I recently captured on camera a frequent visitor to our deck, the beautiful Giant Leopard Moth (GLM), Hypercompe scribonia.  We have been collecting "porch light moths" in preparation for a future project in moth identification.  We leave our porch light on overnight and photograph what lands on the siding of the house.  Others can "collect" by black lights, sodium lamps with sheets, etc., but all get the view of a moth and the other "bugs" attracted to light as they appear in nature.  Occasionally we get lucky with a picture in a natural setting as I did in 2011 below.
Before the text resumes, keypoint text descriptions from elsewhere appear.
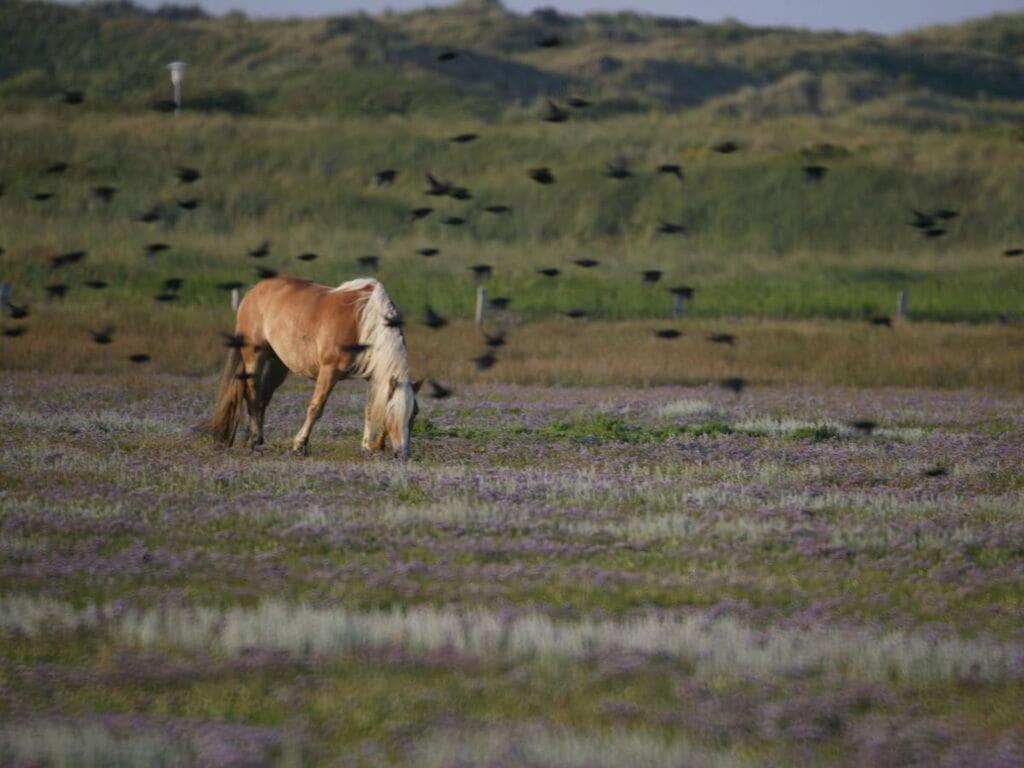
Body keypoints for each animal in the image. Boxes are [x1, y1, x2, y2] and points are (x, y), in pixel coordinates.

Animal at [211, 276, 419, 456]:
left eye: (414, 414)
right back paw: (254, 440)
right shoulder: (329, 370)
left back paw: (257, 440)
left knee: (263, 397)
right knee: (252, 395)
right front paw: (299, 445)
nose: (403, 454)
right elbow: (315, 408)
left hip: (277, 365)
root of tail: (253, 292)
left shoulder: (372, 376)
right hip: (254, 357)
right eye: (393, 412)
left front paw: (366, 446)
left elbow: (369, 409)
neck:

In the early morning on our west facing wall before the sun hit it, I was photographing it with a flash.   Reviewing my pictures I saw small blue-green iridescent spots on the dorsal thorax that I had never seen before.  None of the common views on line showed this but I found it described on the University of Florida Entomology site.  With magnification there were similar colors on the legs and antennae .


After a little chilling in the refrigerator I got it to sit still for a side view.  That exposed similar colors on the posterior dorsal abdomen.  It is interesting that most online photographs of GLM don't show the iridescence.  None of my photos over the last few years had shown them until I used a flash, bringing out the reflective scales.

   Donald W. Hall
The GLM has one brood in the north and two broods in the south.  The caterpillar is a "woolly bear" caterpillar, similar to our more familiar two-toned Isabella Tiger Moth caterpillar which "forecasts" our winter weather.  It too can accumulate glycerol as antifreeze to tide the late instar over the winter.